The idea is to get the balance right between sections, really listen hard to just how loud percussion and brass get when they are playing fully, continually comparing the virtual and actual recordings. Equally, though, it's nice to understand how quiet something can be (relatively) and still provide a lot of energy.

So definitely I personally have found realising scores on samples useful in that respect. 

If it's well orchestrated or you have the score, it's a nice way to learn some orchestration and arranging too.

As far as learning harmony, or even "composition," I find it less useful. For that, playing through a score, even if it's slow, is more useful, in my own haphazard studying experience.


----------



## Farkle (Sep 20, 2010)

adg21 @ Mon Sep 20 said:


> adg21 @ Mon Sep 20 said:
> 
> 
> > This, to me, seems like a healthy idea and is something I've not done before. Do any of you do this (routinely or otherwise)?
> ...



I have done this in the past, and it is a fantastic drill to improve your orchestration and your mockup skills. I haven't done it in 2-3 years, but I'm just starting to trancsribe again, so I'll post some cues, when I do them.

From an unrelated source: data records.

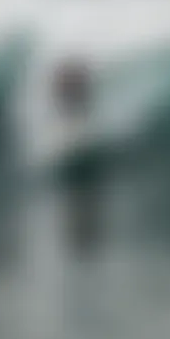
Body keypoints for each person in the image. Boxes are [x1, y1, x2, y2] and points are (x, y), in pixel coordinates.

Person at [53, 59, 107, 259]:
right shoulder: (69, 83)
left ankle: (84, 234)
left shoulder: (76, 83)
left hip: (75, 104)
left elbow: (81, 99)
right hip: (72, 105)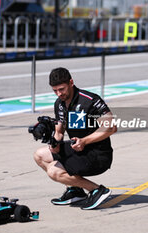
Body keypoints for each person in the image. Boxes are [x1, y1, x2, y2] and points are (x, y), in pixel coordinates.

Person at [33, 67, 117, 210]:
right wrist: (54, 141)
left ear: (71, 82)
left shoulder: (90, 100)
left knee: (54, 171)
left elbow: (111, 127)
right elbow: (59, 132)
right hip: (77, 149)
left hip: (98, 154)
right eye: (55, 91)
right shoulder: (59, 104)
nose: (59, 94)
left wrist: (85, 141)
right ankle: (75, 190)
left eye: (61, 89)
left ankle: (97, 190)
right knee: (39, 155)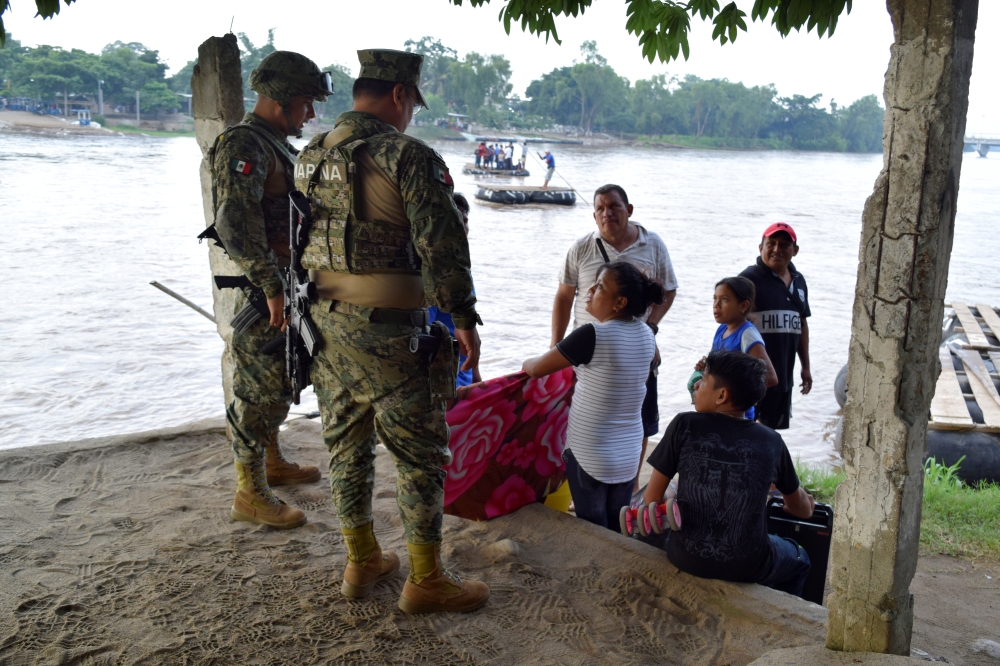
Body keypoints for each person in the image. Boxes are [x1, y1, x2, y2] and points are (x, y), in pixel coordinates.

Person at [295, 49, 488, 614]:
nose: (410, 116)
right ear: (400, 96)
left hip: (325, 327)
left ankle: (361, 562)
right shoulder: (407, 156)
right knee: (420, 456)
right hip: (393, 336)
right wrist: (462, 316)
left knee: (345, 447)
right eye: (411, 105)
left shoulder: (310, 155)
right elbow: (442, 246)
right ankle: (426, 580)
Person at [208, 51, 329, 530]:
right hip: (266, 291)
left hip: (283, 285)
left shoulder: (272, 143)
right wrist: (270, 283)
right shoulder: (245, 143)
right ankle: (250, 493)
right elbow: (234, 223)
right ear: (281, 102)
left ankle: (272, 463)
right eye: (305, 104)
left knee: (279, 378)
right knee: (257, 390)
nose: (311, 115)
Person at [641, 351, 815, 598]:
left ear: (722, 396)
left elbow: (651, 500)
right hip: (748, 566)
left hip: (685, 557)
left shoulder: (684, 425)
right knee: (801, 558)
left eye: (703, 381)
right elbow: (802, 511)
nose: (696, 385)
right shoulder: (772, 441)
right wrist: (805, 501)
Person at [552, 184, 678, 492]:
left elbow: (669, 290)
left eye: (614, 207)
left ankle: (630, 485)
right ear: (594, 215)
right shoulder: (581, 247)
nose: (607, 213)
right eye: (600, 209)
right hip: (586, 353)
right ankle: (579, 485)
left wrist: (651, 327)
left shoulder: (653, 244)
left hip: (637, 351)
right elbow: (564, 297)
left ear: (629, 209)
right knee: (583, 416)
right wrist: (556, 346)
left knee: (638, 418)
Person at [524, 262, 662, 530]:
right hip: (628, 451)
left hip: (590, 450)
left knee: (592, 525)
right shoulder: (648, 334)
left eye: (599, 287)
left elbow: (537, 368)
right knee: (616, 524)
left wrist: (524, 362)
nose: (588, 290)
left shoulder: (592, 335)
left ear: (619, 302)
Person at [739, 223, 812, 430]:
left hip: (782, 374)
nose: (777, 249)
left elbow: (802, 323)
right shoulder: (748, 279)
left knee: (770, 432)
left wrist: (805, 366)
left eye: (784, 244)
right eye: (771, 243)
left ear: (795, 250)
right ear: (760, 247)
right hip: (752, 374)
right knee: (744, 427)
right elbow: (728, 317)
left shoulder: (798, 281)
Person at [693, 277, 778, 419]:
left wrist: (732, 392)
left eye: (724, 299)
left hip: (736, 414)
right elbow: (722, 366)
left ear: (744, 306)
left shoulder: (747, 335)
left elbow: (770, 377)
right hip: (717, 407)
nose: (716, 305)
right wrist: (707, 366)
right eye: (715, 299)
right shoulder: (722, 329)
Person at [428, 193, 481, 387]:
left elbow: (469, 328)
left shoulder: (461, 273)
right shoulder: (433, 274)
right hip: (445, 389)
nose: (461, 226)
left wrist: (477, 377)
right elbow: (421, 337)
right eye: (455, 219)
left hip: (463, 380)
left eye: (464, 220)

Basically, I pick a short section of a film cue (16-64 bars), and notate it out in short score. I really try to pick out how the chords are distributed among instruments. I'll do it in short score, on paper, or in Sibelius. 

I'll usually use that transcription to inspire a short piece, and use that for mockup practice. I have some old transcription pdf's around somewhere, I'll see if I can find them. 

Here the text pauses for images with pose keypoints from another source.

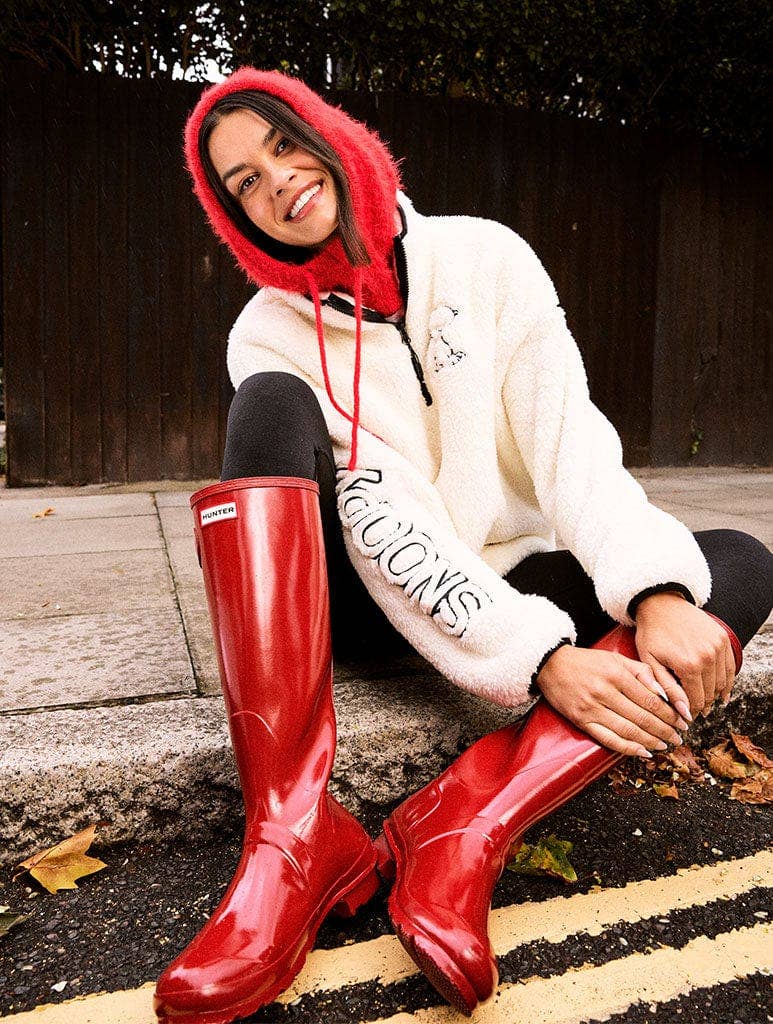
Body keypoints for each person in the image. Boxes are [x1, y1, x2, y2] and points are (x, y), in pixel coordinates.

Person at [153, 67, 773, 1024]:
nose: (276, 180)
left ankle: (465, 822)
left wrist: (652, 595)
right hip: (369, 592)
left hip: (512, 573)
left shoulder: (487, 257)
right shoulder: (266, 334)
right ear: (237, 218)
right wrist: (543, 659)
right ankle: (292, 835)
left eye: (283, 145)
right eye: (244, 182)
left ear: (331, 136)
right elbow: (381, 520)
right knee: (269, 407)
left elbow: (571, 447)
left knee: (734, 564)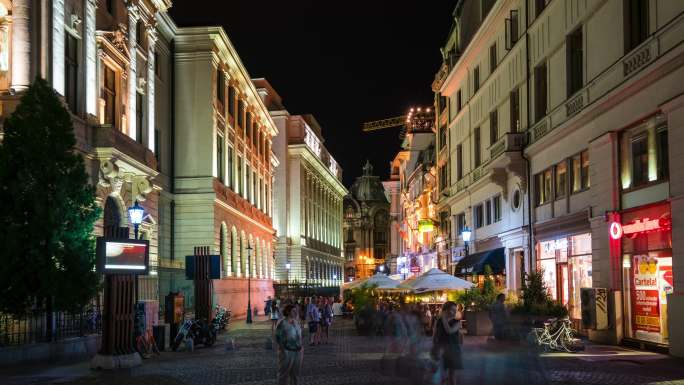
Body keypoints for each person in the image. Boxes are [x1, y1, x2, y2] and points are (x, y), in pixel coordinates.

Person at [432, 301, 463, 385]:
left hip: (453, 349)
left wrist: (444, 319)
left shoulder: (457, 322)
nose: (454, 312)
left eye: (455, 310)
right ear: (445, 310)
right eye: (452, 310)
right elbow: (434, 334)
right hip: (441, 349)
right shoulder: (438, 321)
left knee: (452, 374)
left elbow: (449, 331)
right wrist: (434, 347)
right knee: (441, 373)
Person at [275, 304, 303, 385]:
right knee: (283, 374)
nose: (296, 312)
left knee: (295, 375)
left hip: (297, 352)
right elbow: (278, 338)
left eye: (296, 311)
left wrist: (301, 349)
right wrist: (283, 350)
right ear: (287, 311)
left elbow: (299, 337)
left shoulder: (296, 323)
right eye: (293, 311)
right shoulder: (282, 323)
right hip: (287, 352)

Pick cues you love, and cues you want to learn something from. I transcribed parts of To Kill A Mockingbird, and Spirited Away, because I loved their sound. Totally worth it!

Does this help?

Mike


----------



## SergeD (Sep 20, 2010)

+1 John & Mike

I've done it with Holst Mercury and now completing Debussy La Mer 2nd part.

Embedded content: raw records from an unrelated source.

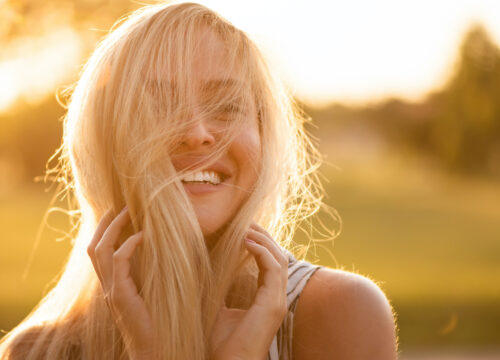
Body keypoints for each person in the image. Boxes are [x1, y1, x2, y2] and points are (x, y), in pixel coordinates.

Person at [0, 2, 398, 359]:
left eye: (225, 106)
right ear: (106, 142)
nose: (197, 132)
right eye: (158, 107)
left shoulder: (340, 314)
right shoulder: (40, 352)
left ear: (263, 134)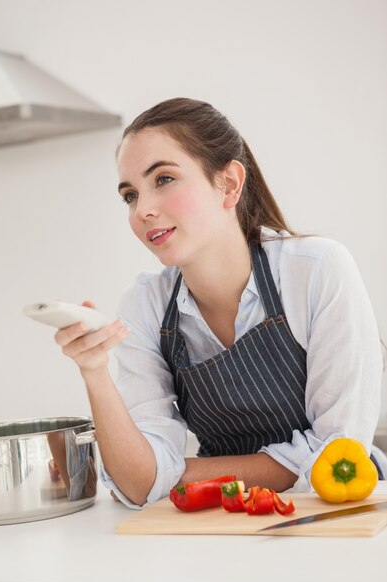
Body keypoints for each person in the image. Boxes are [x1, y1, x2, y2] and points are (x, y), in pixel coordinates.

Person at [55, 97, 386, 508]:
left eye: (163, 179)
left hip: (334, 512)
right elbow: (139, 484)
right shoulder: (144, 304)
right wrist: (94, 372)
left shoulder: (316, 270)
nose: (143, 210)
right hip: (220, 515)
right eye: (130, 195)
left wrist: (182, 474)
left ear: (229, 183)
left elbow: (339, 453)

Those 2 scores helped me to get the sonic feeling of the stage. On stage pp and ff dynamics have not that volume gap we find in samples and only this worth the journey into scores. In scores you see how they bring to front somes lines while pushing back some others and Debussy is terrific in that way. 

Also, everything is there , doubling at octave and unisson, runs spreaded across differents sections (Mercury has a lot), orchestral colors using differents instruments, divisi etc...

And most of all it's a wonderful trip in their musical park where you are staggered by such creativity and talent.

SergeD


----------



## adg21 (Sep 20, 2010)

Cheers.


JohnG @ Mon Sep 20 said:


> It is very good for calibrating one's sample template, and one's ear.


exactly my thoughts. 
I think I'll try one scored and one scoreless (i.e. modern) and see how I get on.
cheers


----------



## poseur (Sep 20, 2010)

we're all different, and even our own desires & needs do change, over time.
IOW? i'm old.
ha!

imo,
it's only as "healthy" a practise as the practitioner's approach & attitude towards it
are.

i only seem to do that, when i either:

a) really want to learn to play something of someone else's, for myself, or

2) when a director is addicted to something in his/her temp-score,
and i either love or hate that piece (or, both),
and know that i absolutely do not wanna copy it, or even "cop" it;
then, i learn the piece, in order to avoid it as best i can, while absorbing what "feelings"
i believe it represents to the director.

d


----------



## anogo (Sep 20, 2010)

I've never done this, but I'd like to try sequencing part of a string quartet (Bartok or Shostakovich, probably) to see what I can learn from the process. Of course, I don't have sampled strings to play with.


----------



## skyy38 (Aug 8, 2011)

Oh yeah, almost every chance I get!

http://soundcloud.com/skyy38/death-star-motif-t1


----------



## Mike Marino (Aug 8, 2011)

John,

I like to work on these types of exercises every once in a while. I've found it to be an excellent exercise for me as I'm not classically trained in orchestration and such.

I always learn something!

- Mike (the other Mike)


----------



## wst3 (Aug 8, 2011)

Yes indeed. For a lot of reasons...

1) to learn how to use a new library, or when I switched from GS to Kontakt to learn how to use a new sample player<G>!

2) to improve my transcription, and listening skills

3) to figure out how to get a specific effect (I am still trying to learn how to write horn charts like Pankow!)

4) just to practice when I don't have any projects of my own

I think it is an excellent exercise, not at all different than learning guitar solos or parts. But I do have to remember that it is a means to an end, that is, it is a form of practice. I can sometimes become obsessed and then I don't get much else accomplished!


----------



## impressions (Aug 10, 2011)

just been doing it as you guys said it. no question, it's the best way to really learn orchestral.


----------



## lux (Sep 17, 2011)

always promise myself and never do.


----------